China test warning to regional security
By Harvey Stockwin
HONG KONG (JP): China appears to have successfully tested a new intercontinental ballistic missile (ICBM) which is mobile, and uses solid rather than liquid fuel as a propellant. The new ICBM may therefore indicate that China has taken a major stride towards the superpower status which the Beijing government still officially denies that it is seeking.
News of the successful test appeared confirmed Thursday by a combination of media and official Japanese sources. Initially, news of the test broke in stories printed by the right-wing Japanese daily newspaper Sankei Shimbun and by the Japanese news agency Jiji Press.
From these reports it merged that "Dong Feng (East Wind) 31" ICBM had been fired from a mobile launcher and was estimated to have a range of 8,000 kilometers (4960 miles).
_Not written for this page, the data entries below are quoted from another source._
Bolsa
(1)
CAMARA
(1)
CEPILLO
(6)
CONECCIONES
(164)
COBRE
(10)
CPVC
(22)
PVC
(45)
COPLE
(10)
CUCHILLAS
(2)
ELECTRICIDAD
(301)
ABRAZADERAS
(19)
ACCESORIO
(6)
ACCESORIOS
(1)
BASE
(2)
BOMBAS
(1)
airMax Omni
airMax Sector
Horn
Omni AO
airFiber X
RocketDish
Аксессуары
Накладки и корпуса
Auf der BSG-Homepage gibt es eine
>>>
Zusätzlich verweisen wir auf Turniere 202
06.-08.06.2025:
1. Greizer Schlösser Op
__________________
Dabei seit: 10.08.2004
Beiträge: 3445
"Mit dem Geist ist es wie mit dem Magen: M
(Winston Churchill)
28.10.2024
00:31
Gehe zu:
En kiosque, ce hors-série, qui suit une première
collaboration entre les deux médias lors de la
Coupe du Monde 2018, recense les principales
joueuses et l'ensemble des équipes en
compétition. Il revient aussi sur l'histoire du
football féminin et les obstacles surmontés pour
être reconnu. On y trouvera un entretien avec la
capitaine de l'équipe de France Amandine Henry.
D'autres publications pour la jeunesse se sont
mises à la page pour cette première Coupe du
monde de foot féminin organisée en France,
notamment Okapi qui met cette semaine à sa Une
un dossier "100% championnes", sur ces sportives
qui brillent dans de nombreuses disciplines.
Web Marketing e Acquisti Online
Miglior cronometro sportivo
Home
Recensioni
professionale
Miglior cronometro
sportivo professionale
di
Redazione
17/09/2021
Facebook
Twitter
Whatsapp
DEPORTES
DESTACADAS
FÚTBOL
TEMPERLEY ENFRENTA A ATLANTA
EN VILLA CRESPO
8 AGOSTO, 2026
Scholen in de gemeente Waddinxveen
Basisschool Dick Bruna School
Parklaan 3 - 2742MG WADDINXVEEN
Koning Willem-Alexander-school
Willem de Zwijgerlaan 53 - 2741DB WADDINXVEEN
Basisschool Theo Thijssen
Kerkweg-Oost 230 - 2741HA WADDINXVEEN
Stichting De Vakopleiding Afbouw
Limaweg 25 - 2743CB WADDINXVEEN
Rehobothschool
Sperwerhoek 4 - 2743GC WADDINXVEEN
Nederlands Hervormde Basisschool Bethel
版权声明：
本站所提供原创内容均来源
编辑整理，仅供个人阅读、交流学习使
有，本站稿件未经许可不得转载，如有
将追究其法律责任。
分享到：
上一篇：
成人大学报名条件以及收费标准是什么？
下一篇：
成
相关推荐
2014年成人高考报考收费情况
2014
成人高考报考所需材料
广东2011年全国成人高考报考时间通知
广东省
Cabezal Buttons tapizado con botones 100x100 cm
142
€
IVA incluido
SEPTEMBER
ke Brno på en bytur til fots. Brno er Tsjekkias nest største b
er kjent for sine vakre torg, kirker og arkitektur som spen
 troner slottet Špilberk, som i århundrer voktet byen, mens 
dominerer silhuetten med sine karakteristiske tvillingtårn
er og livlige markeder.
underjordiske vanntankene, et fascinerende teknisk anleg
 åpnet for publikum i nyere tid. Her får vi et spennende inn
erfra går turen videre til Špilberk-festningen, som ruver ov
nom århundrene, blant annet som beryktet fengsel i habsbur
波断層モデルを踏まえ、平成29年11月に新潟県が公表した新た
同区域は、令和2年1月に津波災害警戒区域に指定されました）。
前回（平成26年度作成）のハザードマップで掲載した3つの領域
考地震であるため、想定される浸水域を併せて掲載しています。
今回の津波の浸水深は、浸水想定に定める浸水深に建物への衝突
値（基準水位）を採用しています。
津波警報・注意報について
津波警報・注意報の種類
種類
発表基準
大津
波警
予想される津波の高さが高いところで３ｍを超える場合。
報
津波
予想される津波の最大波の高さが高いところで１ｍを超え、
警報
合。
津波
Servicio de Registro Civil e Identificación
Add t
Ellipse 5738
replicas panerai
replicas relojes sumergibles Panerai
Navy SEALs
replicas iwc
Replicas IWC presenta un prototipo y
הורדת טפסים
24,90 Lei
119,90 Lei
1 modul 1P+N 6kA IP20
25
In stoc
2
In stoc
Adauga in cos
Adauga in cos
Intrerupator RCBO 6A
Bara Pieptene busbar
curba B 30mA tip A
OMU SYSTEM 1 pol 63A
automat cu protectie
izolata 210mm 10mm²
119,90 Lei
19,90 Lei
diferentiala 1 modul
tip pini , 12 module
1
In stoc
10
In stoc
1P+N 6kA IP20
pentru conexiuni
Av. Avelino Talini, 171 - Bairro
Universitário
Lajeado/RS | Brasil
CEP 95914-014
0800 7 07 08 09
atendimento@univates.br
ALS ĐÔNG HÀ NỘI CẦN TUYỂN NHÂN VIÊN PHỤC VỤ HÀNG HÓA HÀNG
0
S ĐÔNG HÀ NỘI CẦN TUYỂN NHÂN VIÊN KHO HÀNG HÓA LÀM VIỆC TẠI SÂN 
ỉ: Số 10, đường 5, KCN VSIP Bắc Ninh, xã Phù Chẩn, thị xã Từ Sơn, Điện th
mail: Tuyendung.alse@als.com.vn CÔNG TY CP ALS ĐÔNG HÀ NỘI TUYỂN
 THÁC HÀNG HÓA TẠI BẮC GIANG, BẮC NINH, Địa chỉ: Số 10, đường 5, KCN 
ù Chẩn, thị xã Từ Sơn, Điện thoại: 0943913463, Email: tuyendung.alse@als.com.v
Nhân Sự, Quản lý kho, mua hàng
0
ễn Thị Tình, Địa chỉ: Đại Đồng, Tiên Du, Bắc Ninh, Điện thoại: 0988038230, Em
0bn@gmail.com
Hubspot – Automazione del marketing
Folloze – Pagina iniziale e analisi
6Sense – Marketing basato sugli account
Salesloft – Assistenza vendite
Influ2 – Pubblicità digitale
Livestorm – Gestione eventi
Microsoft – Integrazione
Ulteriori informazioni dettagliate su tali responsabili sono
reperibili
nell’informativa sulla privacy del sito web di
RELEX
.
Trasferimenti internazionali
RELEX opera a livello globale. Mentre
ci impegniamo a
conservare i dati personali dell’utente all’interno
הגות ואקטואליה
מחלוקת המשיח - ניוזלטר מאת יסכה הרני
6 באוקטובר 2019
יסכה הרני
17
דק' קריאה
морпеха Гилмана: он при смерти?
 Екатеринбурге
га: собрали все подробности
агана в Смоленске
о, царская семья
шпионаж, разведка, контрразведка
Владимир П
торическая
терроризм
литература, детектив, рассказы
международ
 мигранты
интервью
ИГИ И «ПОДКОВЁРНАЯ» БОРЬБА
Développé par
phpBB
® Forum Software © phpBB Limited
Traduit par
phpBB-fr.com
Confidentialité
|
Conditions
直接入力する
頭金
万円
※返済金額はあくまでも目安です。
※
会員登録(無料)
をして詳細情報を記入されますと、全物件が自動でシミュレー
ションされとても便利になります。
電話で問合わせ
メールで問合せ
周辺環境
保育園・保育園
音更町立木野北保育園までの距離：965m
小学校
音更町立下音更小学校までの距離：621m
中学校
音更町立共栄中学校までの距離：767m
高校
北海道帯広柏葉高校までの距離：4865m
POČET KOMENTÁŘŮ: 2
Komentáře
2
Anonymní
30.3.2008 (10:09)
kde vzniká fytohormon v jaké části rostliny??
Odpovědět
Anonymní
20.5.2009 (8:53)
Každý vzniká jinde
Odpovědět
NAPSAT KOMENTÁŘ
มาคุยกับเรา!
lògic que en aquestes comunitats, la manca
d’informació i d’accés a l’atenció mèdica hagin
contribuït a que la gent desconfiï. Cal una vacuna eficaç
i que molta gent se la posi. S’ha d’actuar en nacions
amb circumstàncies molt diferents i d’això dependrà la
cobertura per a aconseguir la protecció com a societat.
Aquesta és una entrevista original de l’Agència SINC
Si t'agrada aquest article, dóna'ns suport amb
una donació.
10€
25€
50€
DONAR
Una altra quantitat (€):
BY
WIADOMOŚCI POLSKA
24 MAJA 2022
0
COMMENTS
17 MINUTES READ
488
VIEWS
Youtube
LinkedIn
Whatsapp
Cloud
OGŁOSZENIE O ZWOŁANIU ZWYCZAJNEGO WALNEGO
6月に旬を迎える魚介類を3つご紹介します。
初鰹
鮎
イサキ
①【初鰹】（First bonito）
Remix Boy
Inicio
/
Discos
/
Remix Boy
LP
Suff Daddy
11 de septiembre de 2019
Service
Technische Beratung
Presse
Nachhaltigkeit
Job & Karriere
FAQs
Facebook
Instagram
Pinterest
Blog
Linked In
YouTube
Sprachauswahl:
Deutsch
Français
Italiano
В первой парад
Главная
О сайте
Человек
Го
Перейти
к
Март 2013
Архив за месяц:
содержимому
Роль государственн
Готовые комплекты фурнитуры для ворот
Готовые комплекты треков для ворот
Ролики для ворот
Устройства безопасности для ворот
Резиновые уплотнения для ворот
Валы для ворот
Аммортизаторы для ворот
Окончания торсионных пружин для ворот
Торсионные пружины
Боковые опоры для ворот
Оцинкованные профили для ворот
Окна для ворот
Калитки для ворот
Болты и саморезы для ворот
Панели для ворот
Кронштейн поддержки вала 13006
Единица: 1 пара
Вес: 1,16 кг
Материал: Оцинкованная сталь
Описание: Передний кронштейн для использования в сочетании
Whereas presently deployed Chinese ICBMs require liquid fuel, the DF-31 is said to be using a more sophisticated solid fuel.
But whereas the Sankei Shimbun said that the DF-31 test was carried out on Monday, the Jiji report quoted Western diplomats as saying that the missile was tested sometime last week.
Asked about these reports the Japanese government's chief spokesman, Chief Cabinet Secretary Kozo Igarashi, said that the Japanese government had "tentatively confirmed" that the "Chinese test took place at the end of May."
Precisely why the Japanese are unable to be more assertive regarding the test is not yet clear.
Earlier, on May 25 Japan's top soldier Gen. Tetsuya Nishimoto, chief of Japan's Joint Staff Council, told a press conference that he had information that China was about to test-fire a ballistic missile.
It must be assumed that, if the DF-31 was tested at full range, the missile was fired out into the Pacific Ocean, since any other direction would have been too hazardous and the test could not have taken place within China's own landmass.
But if it was a Pacific test, it is extremely curious that so far the United States, with its monitoring capability, has had nothing to say about it.
The fact that the first news of this test originated from Japan is significant, coming as it does shortly after Japan, for the first time, linked its grant aid for China to Beijing's failure to halt its underground nuclear explosions. When China carried out its latest nuclear test, within days of the indefinite extension of the Nuclear Non-Proliferation Treaty, Japan reacted more strongly than usual, and announced that China's grant aid would be cut as a sign of Tokyo's displeasure.
When the Japanese government did not immediately announce the exact amount of the cut, it was assumed that Tokyo was waiting to see if China conducted any more tests.
It was speculated, at the time of the Chinese nuclear test, that the low yield of the explosion meant that China was experimenting with miniaturization of nuclear warheads for missiles. The need for such miniaturization is now made clear: a mobile missile needs as small a nuclear warhead as possible.
Needless to say, if the emerging facts about the DF-31 are confirmed, the mobile missile could reach all parts of Indonesia's territory. It could also reach all parts of Russia, and most of Europe, depending where it was deployed. It would also have the capability of reaching the west coast of the United States.
At present, according to publications of the International Institute for Strategic Studies in London, China has 14 liquid fuel ICBMs currently deployed on land in fixed silos. It has four Dong Feng 5 (DF-5) ICBMs with a range of 15,000 kilometers, capable of reaching the whole of the United States. It has ten DF-4 missiles with a range of 7,000 km.
Evidently the DF-5 ICBM has never been test-fired.
Additionally, China's one nuclear submarine has 12 submarine- launched ballistic missiles, with a modest range of between 2,200 and 3,000 km.
It goes without saying that their arsenal of ICBMs is small compared with the nuclear capabilities of the United States and Russia, and is less than that of France or the United Kingdom.
Still, the DF-31, together with the recent nuclear test, underlines China's remorseless march towards superpower status.
If the facts so far reported about the DF-31 are confirmed then it will represent a considerable advance in China's ability to wage nuclear warfare, and, as such, will inevitably increase growing regional concerns about Beijing's ultimate military- political intentions.